- Born: John Paul Orchison 16 December 1991 (age 34) Bundaberg, Queensland, Australia
- Origin: Canberra, Australian Capital Territory, Australia
- Genres: New beat; dubstep; bass; electro; breakbeat; house; future bass; drum and bass;
- Occupations: DJ; producer;
- Years active: 2015–present
- Labels: Deadbeats; KLASH; Kannibalen; Dim Mak; Downright; Astralwerks; Monstercat; Etcetc; Joytime Collective; Circus; Buygore; Lowly Palace; Ophelia; Ultra;

= Blanke (DJ) =

Australian DJ and producer

John Paul Orchison (born 16 December 1991), known professionally as Blanke (Note: Pronounced "blank"), is an Australian electronic music producer and DJ from Canberra.

**Information provided**.
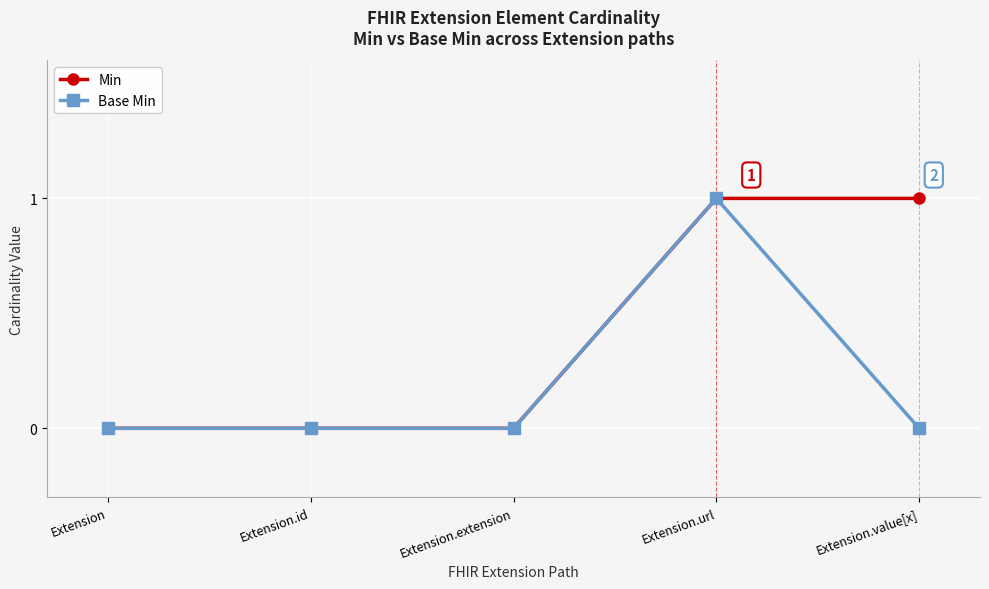

Count the number of data series in this chart.

2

**Task goal**. Summarize the profile of Blanke above in two sentences.

**Expected answer**. John Paul Orchison, born 16 December 1991 in Bundaberg, Queensland, is an Australian electronic music producer and DJ from Canberra known professionally as Blanke, pronounced "blank." Active since 2015, Blanke works in genres including dubstep, bass, future bass and drum and bass, with labels that include Monstercat, Dim Mak, Astralwerks and Ultra.